Let’s get right into this new cookie recipe!
Pomegranate Molasses Cookies with Rosemary Icing
25-30
Cookies45
minutes8-10
minutesThese soft and chewy pomegranate molasses cookies are sweet, spicy, and tangy with a touch of earthy sweetness from a fragrant rosemary icing
Ingredients
- Pomegranate Molasses Cookies
1/3 cup unsalted butter, softened (76 grams)
1/2 cup brown sugar (110 grams)
1/4 cup sugar (50 grams)
1 egg yolk (about 15 grams)
3 Tablespoons pomegranate molasses (60 grams)
3 Tablespoons molasses (60 grams)
1/2 teaspoon ground cloves
1 1/4 teaspoons ground ginger
1 1/4 teaspoons cardamom
1 teaspoon coriander
2 cups all-purpose flour (240 grams)
1/4 teaspoon baking soda
1 teaspoon kosher salt
- Rosemary Icing
2 Tablespoons of fresh rosemary – about 3 sprigs (4 grams)
1 1/2 cups powdered sugar
1 1/2 Tablespoons milk
1/4 teaspoon lemon juice
a pinch of salt
pomegranate powder for dusting (optional)
Directions
- Cream together the butter and sugars until light and fluffy.

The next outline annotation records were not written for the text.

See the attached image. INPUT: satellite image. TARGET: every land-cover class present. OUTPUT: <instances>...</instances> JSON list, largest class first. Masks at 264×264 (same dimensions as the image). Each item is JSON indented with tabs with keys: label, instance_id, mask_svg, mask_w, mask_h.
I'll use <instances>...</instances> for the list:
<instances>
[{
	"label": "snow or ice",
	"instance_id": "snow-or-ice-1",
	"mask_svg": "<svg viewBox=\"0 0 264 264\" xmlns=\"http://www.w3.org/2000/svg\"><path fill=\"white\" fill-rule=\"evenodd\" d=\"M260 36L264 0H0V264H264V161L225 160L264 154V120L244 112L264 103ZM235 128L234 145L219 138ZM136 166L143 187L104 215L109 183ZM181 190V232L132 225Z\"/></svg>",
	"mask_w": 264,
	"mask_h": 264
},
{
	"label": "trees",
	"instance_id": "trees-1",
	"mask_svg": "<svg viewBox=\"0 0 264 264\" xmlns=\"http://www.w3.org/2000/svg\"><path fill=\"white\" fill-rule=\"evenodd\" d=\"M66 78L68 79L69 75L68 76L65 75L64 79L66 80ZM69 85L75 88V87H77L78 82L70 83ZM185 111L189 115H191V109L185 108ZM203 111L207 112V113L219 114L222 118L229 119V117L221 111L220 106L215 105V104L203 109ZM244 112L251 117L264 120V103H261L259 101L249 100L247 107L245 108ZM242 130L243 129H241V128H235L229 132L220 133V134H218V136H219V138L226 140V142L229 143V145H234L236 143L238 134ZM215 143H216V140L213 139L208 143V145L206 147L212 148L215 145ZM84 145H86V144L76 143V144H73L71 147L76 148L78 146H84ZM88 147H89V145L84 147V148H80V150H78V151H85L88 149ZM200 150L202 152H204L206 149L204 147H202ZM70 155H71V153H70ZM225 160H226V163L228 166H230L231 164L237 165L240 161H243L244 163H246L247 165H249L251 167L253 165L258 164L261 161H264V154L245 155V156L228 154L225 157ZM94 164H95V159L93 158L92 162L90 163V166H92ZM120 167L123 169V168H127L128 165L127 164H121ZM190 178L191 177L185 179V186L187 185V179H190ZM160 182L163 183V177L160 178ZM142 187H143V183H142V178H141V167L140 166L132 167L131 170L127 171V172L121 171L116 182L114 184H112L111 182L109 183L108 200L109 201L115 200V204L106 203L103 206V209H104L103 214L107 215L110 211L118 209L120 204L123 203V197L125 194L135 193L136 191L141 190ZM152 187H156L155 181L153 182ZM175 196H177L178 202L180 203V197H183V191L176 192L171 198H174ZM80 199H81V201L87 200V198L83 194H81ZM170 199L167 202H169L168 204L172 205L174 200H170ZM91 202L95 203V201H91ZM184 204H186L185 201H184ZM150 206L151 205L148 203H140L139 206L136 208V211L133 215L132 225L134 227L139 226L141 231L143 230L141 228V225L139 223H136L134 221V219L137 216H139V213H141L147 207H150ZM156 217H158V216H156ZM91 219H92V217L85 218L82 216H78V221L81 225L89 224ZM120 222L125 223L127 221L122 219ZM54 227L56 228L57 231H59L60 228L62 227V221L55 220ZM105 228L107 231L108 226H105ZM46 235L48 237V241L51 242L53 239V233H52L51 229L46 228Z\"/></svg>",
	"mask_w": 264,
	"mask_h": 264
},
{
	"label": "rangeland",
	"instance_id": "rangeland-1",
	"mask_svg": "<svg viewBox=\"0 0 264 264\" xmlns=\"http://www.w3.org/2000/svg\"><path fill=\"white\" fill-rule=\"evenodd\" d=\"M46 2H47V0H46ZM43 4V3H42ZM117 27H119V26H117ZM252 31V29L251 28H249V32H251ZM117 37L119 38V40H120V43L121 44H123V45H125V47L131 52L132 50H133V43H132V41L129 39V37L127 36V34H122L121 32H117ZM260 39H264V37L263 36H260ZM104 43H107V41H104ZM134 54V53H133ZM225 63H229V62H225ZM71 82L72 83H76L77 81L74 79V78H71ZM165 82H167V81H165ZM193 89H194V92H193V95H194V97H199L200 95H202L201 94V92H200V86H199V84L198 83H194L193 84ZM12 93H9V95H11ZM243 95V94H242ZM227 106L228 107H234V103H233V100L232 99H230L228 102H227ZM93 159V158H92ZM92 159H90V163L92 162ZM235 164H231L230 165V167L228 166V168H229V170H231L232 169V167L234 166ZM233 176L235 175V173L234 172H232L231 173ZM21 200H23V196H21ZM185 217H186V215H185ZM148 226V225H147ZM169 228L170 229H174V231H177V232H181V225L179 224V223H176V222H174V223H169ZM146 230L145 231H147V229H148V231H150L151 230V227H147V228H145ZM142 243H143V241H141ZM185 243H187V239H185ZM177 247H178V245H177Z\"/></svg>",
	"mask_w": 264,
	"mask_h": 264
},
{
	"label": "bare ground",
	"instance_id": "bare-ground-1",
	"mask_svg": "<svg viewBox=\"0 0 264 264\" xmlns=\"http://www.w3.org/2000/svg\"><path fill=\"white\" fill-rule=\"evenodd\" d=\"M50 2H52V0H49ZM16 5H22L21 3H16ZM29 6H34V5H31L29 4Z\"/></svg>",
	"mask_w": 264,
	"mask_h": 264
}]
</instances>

This will take 2-3 minutes.
- Beat in the egg yolk, pomegranate molasses, molasses, and spices.
- Slowly fold in the remaining ingredients.
- Chill the dough over night.
- Remove the dough from the refrigerator and preheat an oven to 350°F.
- When the dough has softened slightly, roll it out to 1/4 inch thick.
- You can cut these cookies into any shape that you like.
To make the stamped cookies, lightly flour the surface of the dough and your cookie stamps. Press the stamps into the cookie dough. Use a circle cookie cutter of the same size to cut the stamped cookies out. - Bake for 8-9 minutes.
- For the Rosemary Glaze
- Blend together the rosemary and powdered sugar until there are few to no rosemary chunks.
- Mix the rosemary sugar with the remaining ingredients.
- If your blender left large chunks of rosemary, pass the icing through a mesh sieve to remove them.
- Dip the top of each cookie into the icing and gently pass a knife or your finger over the surface of the cookie to remove any excess icing and reveal the stamped cookie pattern. Enjoy!